Architecture

SmartKNN is designed as a system-level implementation of nearest-neighbor learning, with explicit separation between configuration-time logic and runtime execution.

This page describes how SmartKNN is structured as a system—defining component boundaries, execution phases, and responsibilities—rather than the step-by-step algorithmic flow.

Architectural Perspective

SmartKNN is organized around two strictly separated phases:

Configuration Phase (Preparation Time)
Execution Phase (Inference Time)

All learning, analysis, and decision-making about how predictions should behave occurs during configuration.
Inference is fully deterministic and does not adapt or mutate system state.

Core Architectural Layers

SmartKNN is composed of several architectural layers, each with a clearly defined role.

Configuration Layer

The configuration layer is responsible for analyzing the dataset and preparing the inference system.

It owns:

Feature importance estimation
Optional feature pruning decisions
Distance configuration
Backend selection and initialization

This layer executes once per model setup and produces an immutable configuration used during inference.

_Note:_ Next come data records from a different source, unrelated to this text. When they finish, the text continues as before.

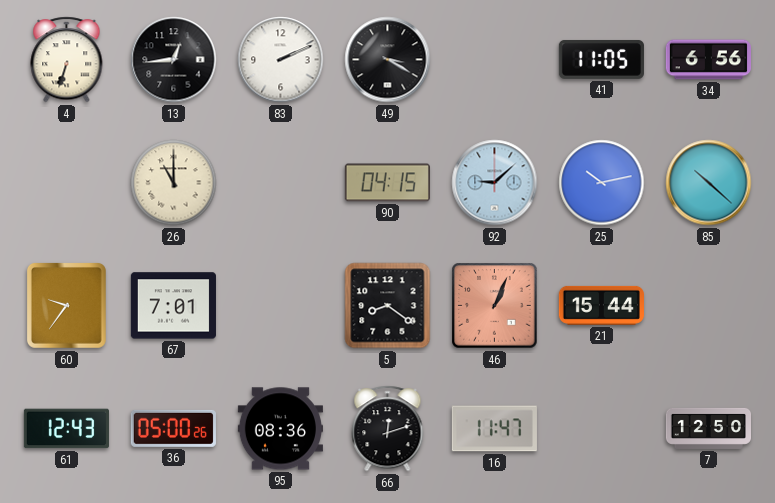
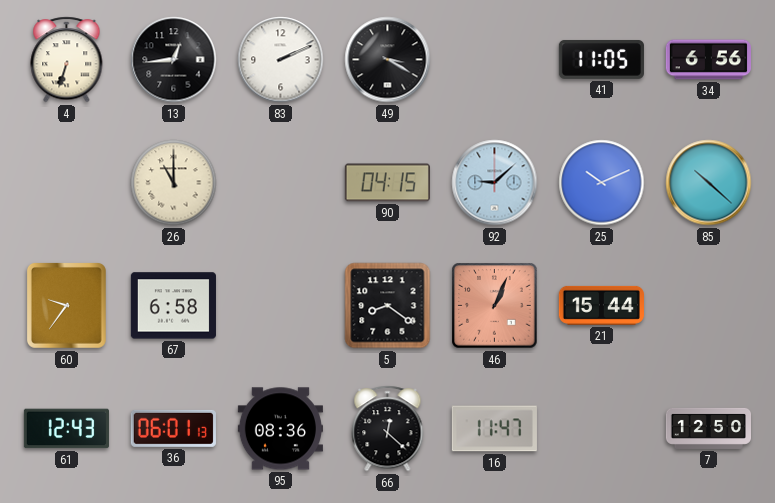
25: 10:13 -> 10:11
67: 7:01 -> 6:58
36: 05:00 -> 06:01
66: 12:12 -> 12:22
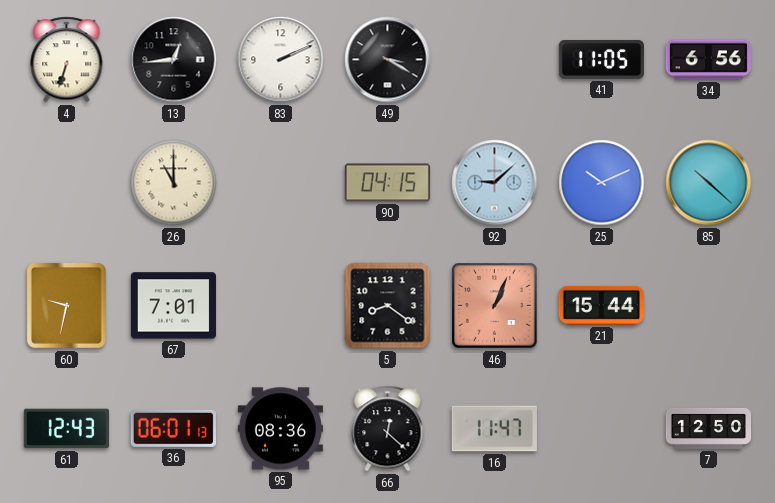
60: 9:36 -> 9:32
67: 6:58 -> 7:01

Distance and Similarity Layer

This layer defines how similarity between samples is computed.

It owns:

Feature weighting
Distance scaling and normalization
Consistent distance behavior across backends

This layer does not perform neighbor retrieval or prediction logic.
Its sole responsibility is defining how distance is measured.

Neighbor Retrieval Layer

The neighbor retrieval layer is responsible for efficiently identifying candidate neighbors.

It owns:

Backend-specific retrieval logic
Indexing or data organization strategies
Performance characteristics related to scale

This layer is interchangeable and does not influence prediction semantics—only how candidates are retrieved.

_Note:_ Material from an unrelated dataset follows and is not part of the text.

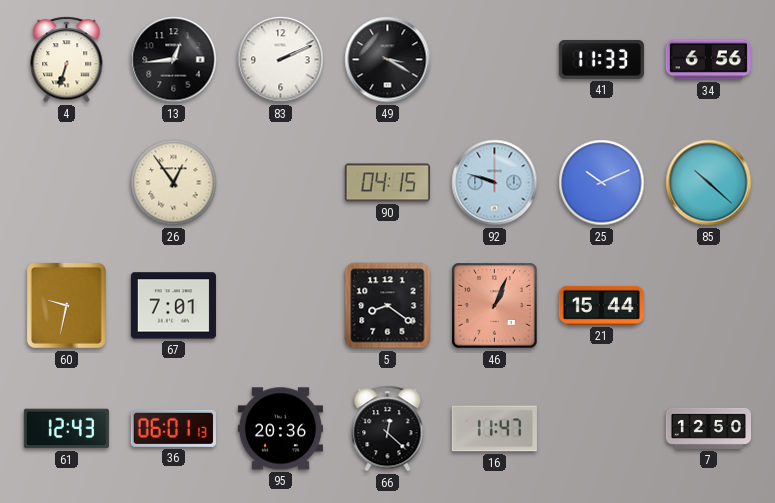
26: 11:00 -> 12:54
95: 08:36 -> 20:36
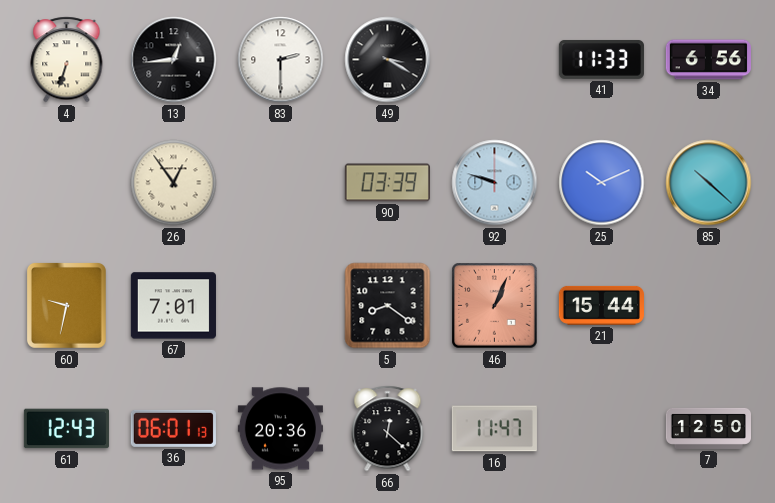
83: 2:11 -> 2:30
90: 04:15 -> 03:39
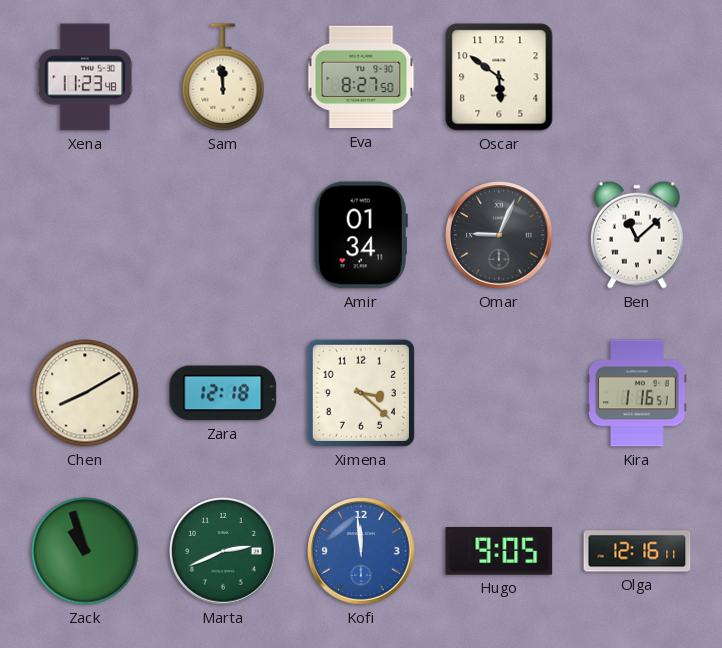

Prediction and Reporting Layer

This layer is responsible for producing final outputs.

It owns:

Aggregation of neighbor information
Prediction computation
Optional interpretability and reporting outputs

It does not perform learning, backend selection, or distance configuration.

Execution-Time Guarantees

SmartKNN enforces several architectural guarantees at inference time:

No parameter updates or learning
No backend switching
No configuration mutation
Deterministic execution given identical inputs

These guarantees ensure predictable latency, reproducibility, and debuggability in production environments.

Separation of Concerns

A key architectural principle in SmartKNN is strict separation of responsibilities:

Configuration logic never executes during inference
Distance logic is isolated from retrieval logic
Backend strategy does not affect prediction semantics
Prediction logic does not influence distance or retrieval behavior

This separation enables safe optimization and extension of individual components without cascading side effects.

Architectural Implications

The SmartKNN architecture enables:

Predictable and bounded inference latency
Clear reasoning about system behavior
Independent optimization of subsystems
Safe extension and experimentation
Strong alignment with production constraints

By structuring nearest-neighbor learning as a system rather than a monolithic algorithm, SmartKNN provides engineers with explicit control over performance, behavior, and trade-offs.